___ Raw data ___

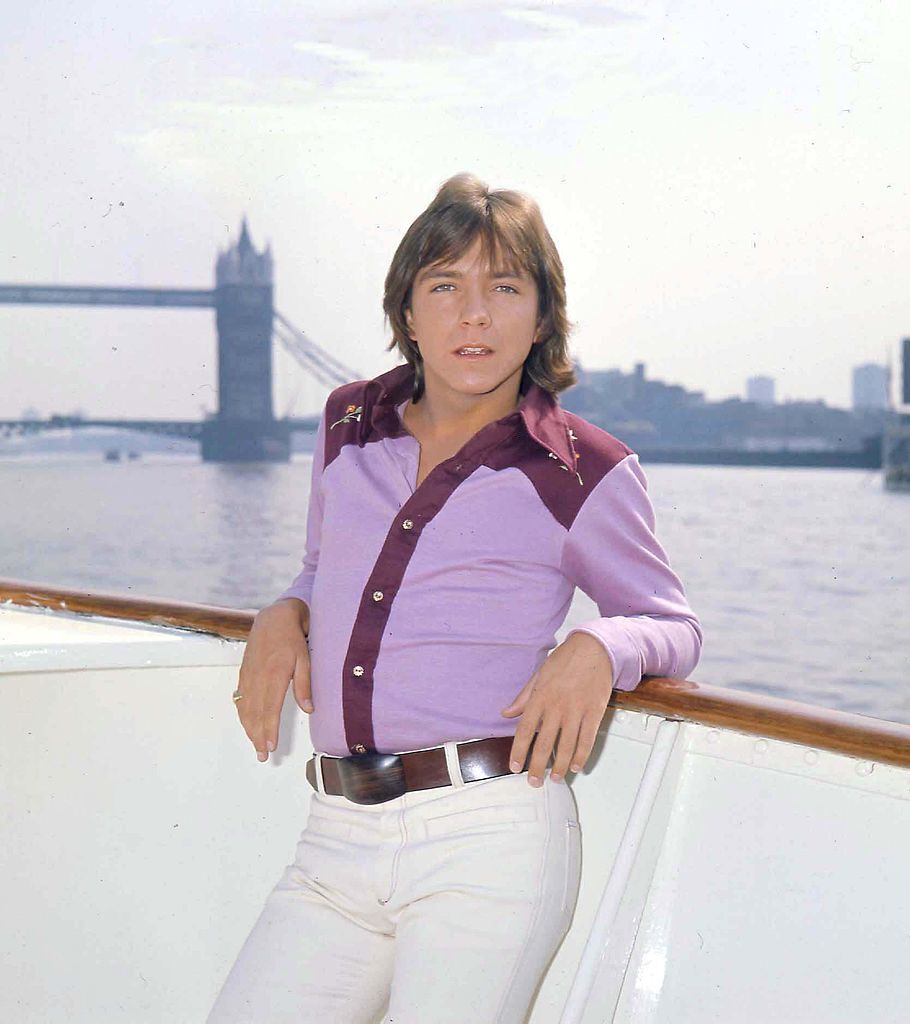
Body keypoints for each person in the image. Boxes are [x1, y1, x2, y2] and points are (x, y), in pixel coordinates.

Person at [208, 172, 702, 1023]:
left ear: (542, 315)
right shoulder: (347, 423)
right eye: (445, 286)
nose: (474, 315)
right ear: (407, 311)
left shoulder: (584, 468)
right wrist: (284, 613)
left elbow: (672, 625)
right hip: (334, 838)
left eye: (505, 287)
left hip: (489, 845)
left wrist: (599, 648)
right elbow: (323, 569)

___

- _Exercise brief_:
All of the data should be returned word for word, with each picture left out.

- _Exercise result_:
Body keypoints for each person in the image. Boxes are [x1, y1, x2, y2] and points are (x, y), in pixel coordinates.

Person at [208, 172, 702, 1023]:
left ear: (542, 315)
right shoulder: (347, 423)
right eye: (445, 286)
nose: (474, 315)
right ear: (407, 311)
left shoulder: (584, 468)
right wrist: (284, 613)
left elbow: (672, 625)
right hip: (334, 838)
left eye: (505, 287)
left hip: (489, 845)
left wrist: (599, 648)
right elbow: (323, 569)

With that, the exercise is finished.